I don’t know how we fix where we are right now, standing at the point where admitting you were (or did something) wrong is a sign of humiliating weakness and not humbling, sacred strength. We are stuck in an objectively horrible moment, during which careless cruelty is celebrated or, perhaps worse, completely ignored. If there is a way back from this – and “if” should be in bold, red, glittering font there – it will be because of people like writer/director Eva Victor and because of movies like Sorry, Baby.

I’m prone to hyperbole, but I’m spitting pure facts here. The way back from indecency is relearning humanity. That’s it. That’s the only way. And we won’t be able to send a representative from each marginalized group currently under attack to meet every wayward soul who has walked a path to hatred. Books, movies, TV shows, songs, paintings, dance, and many more are weapons of mass empathy. The great ones are guided missiles, striking deep inside bunkered hearts. The best ones are nuclear blasts: indefensible and seismic.

Sorry, Baby is a best one. Although wholly different from Fleabag in content, that’s maybe the best touchstone for how Victor stitches a broken heart together with wry comedy. Much like Phoebe Waller-Bridge’s masterwork, Sorry, Baby appears simplistic but is devilishly complex and impressively meticulous.

Agnes (Victor) is a literature professor living in a ramshackle house in New England with a cat that more or less adopted itself. She had a bad thing happen to her a few years prior, during the end of graduate school. Only her best friend, Lydie (Naomi Ackie), really understands “the thing.” But Lydie left after her thesis was done. She married Fran (ER Fightmaster) and recently became pregnant via sperm donor.

Still fragile, Agnes struggles with Lydie’s absence and reels from her baby news. In quiet, charming chapters, the movie reveals “the thing.” It does so in maybe the most gentle, thoughtful way I’ve ever seen, read, or heard. Watching the kind and brilliant Agnes try to navigate a brutal and insensitive world with grace and humor makes this, inarguably, the finest film I’ve seen this year.

Victor is so good as Agnes. So, so good. The character is imminently endearing: impossibly clever but equally tender. Victor’s writing and direction are probably even better. At the precise moment when I was about to surrender to rage at how ugly the world is to so thoroughly mistreat someone like Agnes, we get a scene of simple compassion that knocked the wind out of me.

That one scene would have been enough for me to dump out a bag full of Letterboxed stars, to add a plus next to the grade A. In interviews, Victor has discussed shunning black and white, binary thinking. Sorry, Baby puts that philosophy into perfect practice so hard, that it rattled me on the question I’m guessing a lot of us have been struggling with.

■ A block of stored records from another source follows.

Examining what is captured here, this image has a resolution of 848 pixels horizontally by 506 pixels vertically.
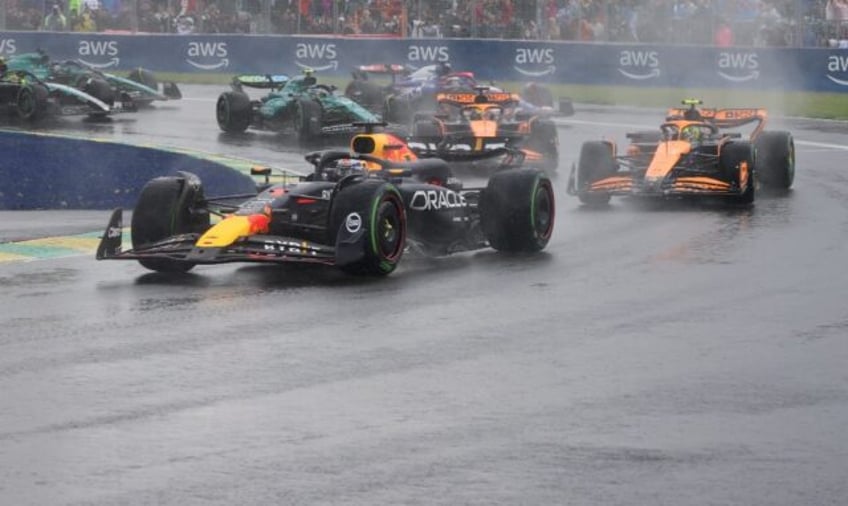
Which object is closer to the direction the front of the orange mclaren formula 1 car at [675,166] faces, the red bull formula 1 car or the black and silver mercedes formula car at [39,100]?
the red bull formula 1 car

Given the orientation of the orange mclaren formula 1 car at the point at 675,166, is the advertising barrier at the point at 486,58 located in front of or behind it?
behind

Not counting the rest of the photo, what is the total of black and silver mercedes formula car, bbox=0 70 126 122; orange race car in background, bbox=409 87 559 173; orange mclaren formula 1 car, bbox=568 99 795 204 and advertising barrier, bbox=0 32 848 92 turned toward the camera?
3

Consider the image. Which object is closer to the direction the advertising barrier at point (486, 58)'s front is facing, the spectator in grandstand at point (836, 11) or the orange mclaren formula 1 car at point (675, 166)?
the orange mclaren formula 1 car

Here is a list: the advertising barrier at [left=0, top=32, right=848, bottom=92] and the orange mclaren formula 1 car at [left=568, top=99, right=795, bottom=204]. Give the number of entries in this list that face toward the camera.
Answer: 2

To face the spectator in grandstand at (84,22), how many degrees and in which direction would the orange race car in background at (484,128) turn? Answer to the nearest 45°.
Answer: approximately 135° to its right

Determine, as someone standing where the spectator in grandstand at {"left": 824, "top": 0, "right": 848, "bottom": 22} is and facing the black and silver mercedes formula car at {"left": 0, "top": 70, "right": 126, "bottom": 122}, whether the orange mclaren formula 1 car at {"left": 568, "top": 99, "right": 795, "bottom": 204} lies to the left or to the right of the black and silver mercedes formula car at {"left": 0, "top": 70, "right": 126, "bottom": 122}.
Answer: left

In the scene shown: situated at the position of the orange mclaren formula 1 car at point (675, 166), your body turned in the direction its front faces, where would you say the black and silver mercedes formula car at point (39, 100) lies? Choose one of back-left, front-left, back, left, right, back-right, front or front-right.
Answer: back-right

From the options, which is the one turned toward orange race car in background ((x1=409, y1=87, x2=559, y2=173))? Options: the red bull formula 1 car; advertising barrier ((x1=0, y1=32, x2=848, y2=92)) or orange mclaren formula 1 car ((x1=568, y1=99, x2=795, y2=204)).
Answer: the advertising barrier

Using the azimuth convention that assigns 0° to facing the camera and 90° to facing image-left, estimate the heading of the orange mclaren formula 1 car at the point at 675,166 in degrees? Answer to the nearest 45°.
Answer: approximately 0°

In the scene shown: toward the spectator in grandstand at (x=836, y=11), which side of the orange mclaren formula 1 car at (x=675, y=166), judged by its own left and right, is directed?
back

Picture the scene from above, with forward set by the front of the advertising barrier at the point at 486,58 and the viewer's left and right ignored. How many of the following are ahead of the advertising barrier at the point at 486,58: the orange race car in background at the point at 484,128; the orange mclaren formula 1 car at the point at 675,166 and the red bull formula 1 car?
3
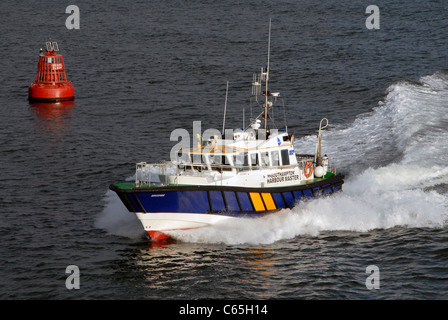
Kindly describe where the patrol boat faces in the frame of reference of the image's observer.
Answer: facing the viewer and to the left of the viewer
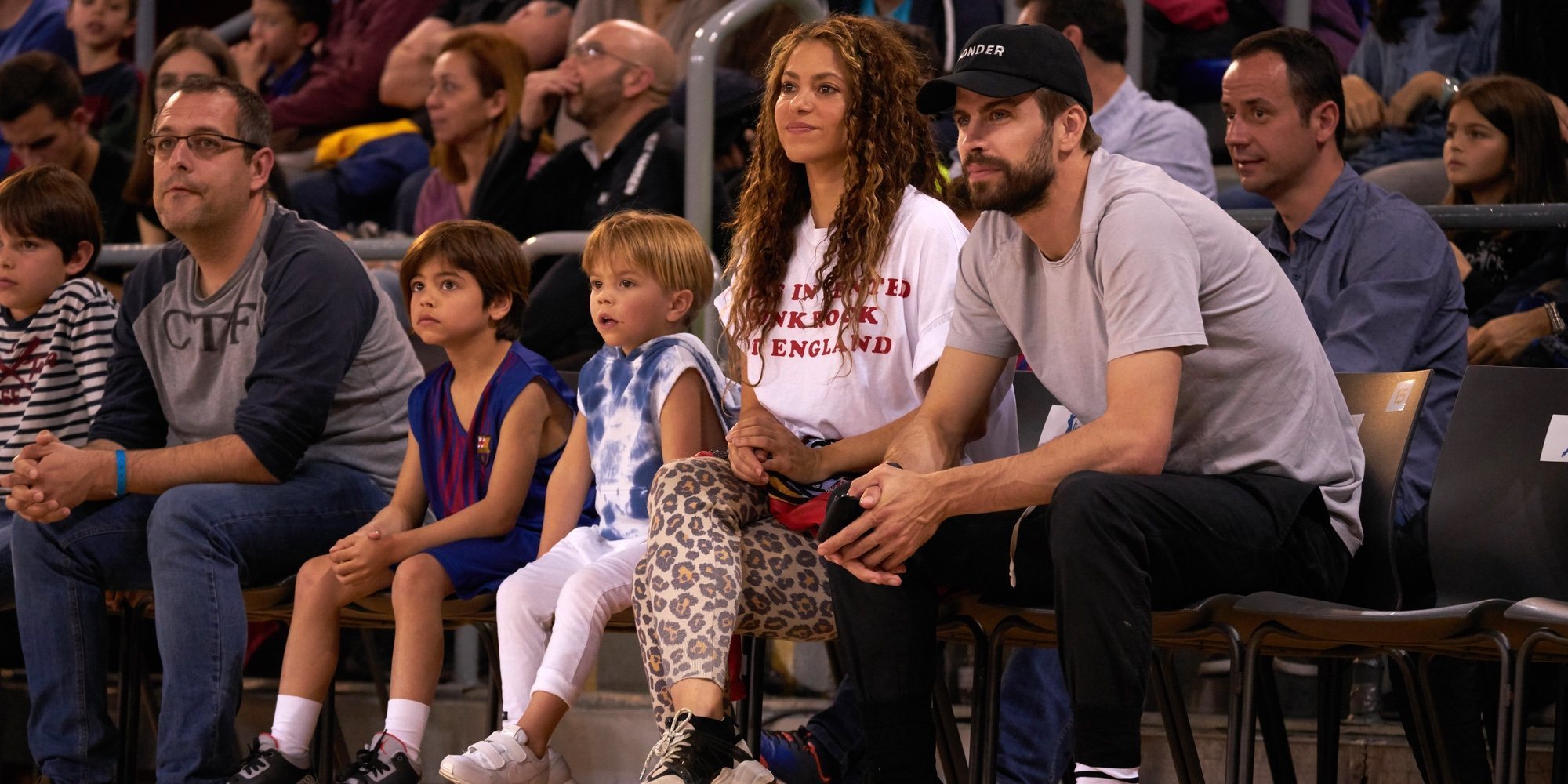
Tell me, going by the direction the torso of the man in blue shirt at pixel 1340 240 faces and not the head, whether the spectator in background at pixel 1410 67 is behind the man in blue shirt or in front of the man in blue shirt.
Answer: behind

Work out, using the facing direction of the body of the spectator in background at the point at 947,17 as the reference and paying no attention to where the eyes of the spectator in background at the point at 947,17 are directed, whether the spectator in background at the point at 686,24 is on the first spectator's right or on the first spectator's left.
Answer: on the first spectator's right

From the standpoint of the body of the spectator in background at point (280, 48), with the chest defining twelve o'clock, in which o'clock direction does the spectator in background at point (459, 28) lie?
the spectator in background at point (459, 28) is roughly at 9 o'clock from the spectator in background at point (280, 48).

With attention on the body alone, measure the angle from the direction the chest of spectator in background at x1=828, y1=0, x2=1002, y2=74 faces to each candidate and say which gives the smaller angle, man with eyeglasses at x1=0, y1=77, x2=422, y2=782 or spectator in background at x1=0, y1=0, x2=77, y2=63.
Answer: the man with eyeglasses

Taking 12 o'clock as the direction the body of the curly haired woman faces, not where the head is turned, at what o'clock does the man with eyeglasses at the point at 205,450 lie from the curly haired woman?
The man with eyeglasses is roughly at 2 o'clock from the curly haired woman.

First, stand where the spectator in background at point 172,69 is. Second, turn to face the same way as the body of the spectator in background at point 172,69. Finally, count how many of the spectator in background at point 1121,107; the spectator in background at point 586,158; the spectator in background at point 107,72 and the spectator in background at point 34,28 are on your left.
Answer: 2

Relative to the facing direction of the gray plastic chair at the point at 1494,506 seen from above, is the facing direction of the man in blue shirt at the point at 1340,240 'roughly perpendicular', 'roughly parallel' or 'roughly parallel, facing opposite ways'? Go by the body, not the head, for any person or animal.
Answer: roughly parallel

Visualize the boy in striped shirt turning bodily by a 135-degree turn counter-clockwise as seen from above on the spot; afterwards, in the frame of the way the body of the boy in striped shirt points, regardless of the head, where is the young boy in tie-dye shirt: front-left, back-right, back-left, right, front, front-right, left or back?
front-right

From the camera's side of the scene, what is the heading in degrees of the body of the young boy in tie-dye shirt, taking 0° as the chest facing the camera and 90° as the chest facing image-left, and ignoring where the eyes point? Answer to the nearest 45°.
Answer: approximately 45°

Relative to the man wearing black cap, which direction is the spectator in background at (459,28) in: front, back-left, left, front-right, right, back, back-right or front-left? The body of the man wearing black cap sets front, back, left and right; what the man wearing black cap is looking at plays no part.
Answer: right

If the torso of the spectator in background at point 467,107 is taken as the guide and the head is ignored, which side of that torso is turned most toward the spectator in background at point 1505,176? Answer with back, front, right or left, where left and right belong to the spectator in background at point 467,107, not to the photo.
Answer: left

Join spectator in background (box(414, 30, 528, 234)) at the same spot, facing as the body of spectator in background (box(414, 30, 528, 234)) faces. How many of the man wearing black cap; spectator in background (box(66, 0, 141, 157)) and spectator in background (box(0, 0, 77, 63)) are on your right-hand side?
2

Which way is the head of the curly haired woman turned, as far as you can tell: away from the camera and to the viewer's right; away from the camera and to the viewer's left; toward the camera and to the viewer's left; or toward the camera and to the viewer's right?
toward the camera and to the viewer's left

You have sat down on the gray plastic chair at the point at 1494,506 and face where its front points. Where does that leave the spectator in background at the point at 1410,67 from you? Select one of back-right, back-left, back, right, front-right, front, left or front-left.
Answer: back-right

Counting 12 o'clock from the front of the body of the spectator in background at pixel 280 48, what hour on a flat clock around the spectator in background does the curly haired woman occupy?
The curly haired woman is roughly at 10 o'clock from the spectator in background.

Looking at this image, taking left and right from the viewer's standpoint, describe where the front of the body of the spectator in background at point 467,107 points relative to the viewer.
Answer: facing the viewer and to the left of the viewer

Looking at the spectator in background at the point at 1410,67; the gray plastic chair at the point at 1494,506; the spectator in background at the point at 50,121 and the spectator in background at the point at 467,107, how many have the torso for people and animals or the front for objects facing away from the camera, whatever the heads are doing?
0
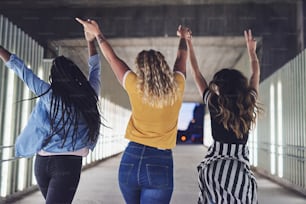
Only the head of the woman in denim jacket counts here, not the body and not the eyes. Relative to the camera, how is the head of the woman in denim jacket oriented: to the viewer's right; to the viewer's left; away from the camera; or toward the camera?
away from the camera

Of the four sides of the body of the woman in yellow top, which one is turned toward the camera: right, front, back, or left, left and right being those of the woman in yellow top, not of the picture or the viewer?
back

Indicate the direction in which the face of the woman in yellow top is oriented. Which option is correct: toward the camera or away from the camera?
away from the camera
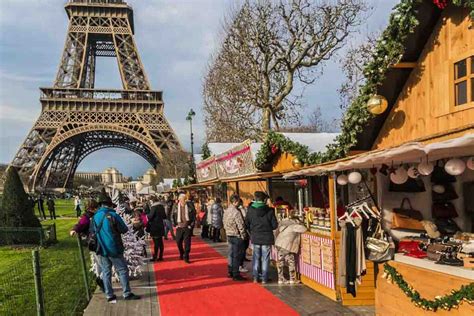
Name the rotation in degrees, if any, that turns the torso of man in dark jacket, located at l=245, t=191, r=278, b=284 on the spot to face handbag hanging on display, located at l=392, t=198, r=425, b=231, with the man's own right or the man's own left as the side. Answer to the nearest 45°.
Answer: approximately 135° to the man's own right

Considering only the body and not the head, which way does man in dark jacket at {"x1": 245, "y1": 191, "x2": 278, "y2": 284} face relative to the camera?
away from the camera

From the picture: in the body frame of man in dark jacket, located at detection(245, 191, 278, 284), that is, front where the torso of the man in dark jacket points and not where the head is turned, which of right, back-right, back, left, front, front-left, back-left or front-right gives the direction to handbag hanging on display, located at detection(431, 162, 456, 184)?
back-right

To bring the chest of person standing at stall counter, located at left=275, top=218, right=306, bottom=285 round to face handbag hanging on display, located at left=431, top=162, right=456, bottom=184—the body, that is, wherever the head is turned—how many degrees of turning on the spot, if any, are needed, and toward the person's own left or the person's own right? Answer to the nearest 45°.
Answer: approximately 90° to the person's own right

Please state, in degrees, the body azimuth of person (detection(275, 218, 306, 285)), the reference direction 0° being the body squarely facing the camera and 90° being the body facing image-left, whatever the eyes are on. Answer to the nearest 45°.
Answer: approximately 225°
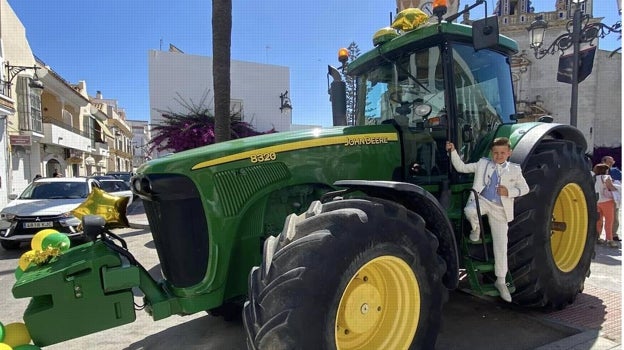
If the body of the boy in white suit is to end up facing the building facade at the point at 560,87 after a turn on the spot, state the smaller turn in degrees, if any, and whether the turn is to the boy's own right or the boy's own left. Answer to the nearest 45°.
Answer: approximately 180°

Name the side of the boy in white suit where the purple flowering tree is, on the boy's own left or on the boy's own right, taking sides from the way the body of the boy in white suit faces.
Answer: on the boy's own right

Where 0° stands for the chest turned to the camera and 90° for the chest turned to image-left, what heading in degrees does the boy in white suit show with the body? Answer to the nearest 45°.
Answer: approximately 0°

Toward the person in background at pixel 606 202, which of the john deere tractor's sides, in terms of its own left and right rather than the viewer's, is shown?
back

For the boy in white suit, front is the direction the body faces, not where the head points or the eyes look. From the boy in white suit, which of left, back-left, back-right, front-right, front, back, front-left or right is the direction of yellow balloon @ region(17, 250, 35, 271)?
front-right

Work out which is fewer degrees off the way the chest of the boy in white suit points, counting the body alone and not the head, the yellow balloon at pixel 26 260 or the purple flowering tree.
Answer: the yellow balloon

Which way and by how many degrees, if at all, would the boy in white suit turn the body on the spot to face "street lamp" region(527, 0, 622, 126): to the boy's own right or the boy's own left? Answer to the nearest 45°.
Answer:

How we answer the question “are people inherently good or bad” is usually a mood ring. I haven’t found a way to get to “good” as a response in quite some time. It’s insane to say “good.” It’s impossible. Sorry, Baby got me to change my answer from “bad.” It made me stupidly realize the obvious answer is “neither.” We may be born with characteristics or circumstances that predispose to one or the other, but we have the capacity for either and both. That may not sound like optimism, but it is a hell of a change.

The problem with this review is that, if you trust me, you’re going to watch Sorry, Baby expecting it to dazzle you. Sorry, baby. It’s not that kind of movie. Too often, we expect flash and sparkle, innovation and novelty when we hear something is great or, in this case, perfect. It is flawless and genuine. It made me feel so deeply. I apologize if this builds it up too much for you. I just loved it too much to pretend otherwise.

Grade = A+

Other Critical Voices to Consider

Shubhra Gupta at The Indian Express says “What we are left with is equal parts heart-in-mouth and bracing: dealing with muted trauma is exhausting and never-ending– a panic attack anywhere, anytime can be the result– and how, sometimes, all one needs is a stranger’s kindness and a good sandwich, to make things better.”

Hanna Flint at Time Out says “Victor understands just how excruciating trauma can be when it manifests at unexpected times and in awkward places. Whether that be a dinner party with old friends, jury duty or even while driving in her car, these scenarios are bolstered with dry wit, gallows humour and a supporting cast offering lightness even at its darkest.”

Jessica Gonzales at Geek Vibes Nation says “Victor has crafted a minimalistic, heartbreaking, and funny film about trauma and its insidious nature. The world that she has created is three-dimensional and fully alive in this powerful feature debut. She shows us that life is messy, but there is still humor to be found in even the darker and more astounding aspects of it.”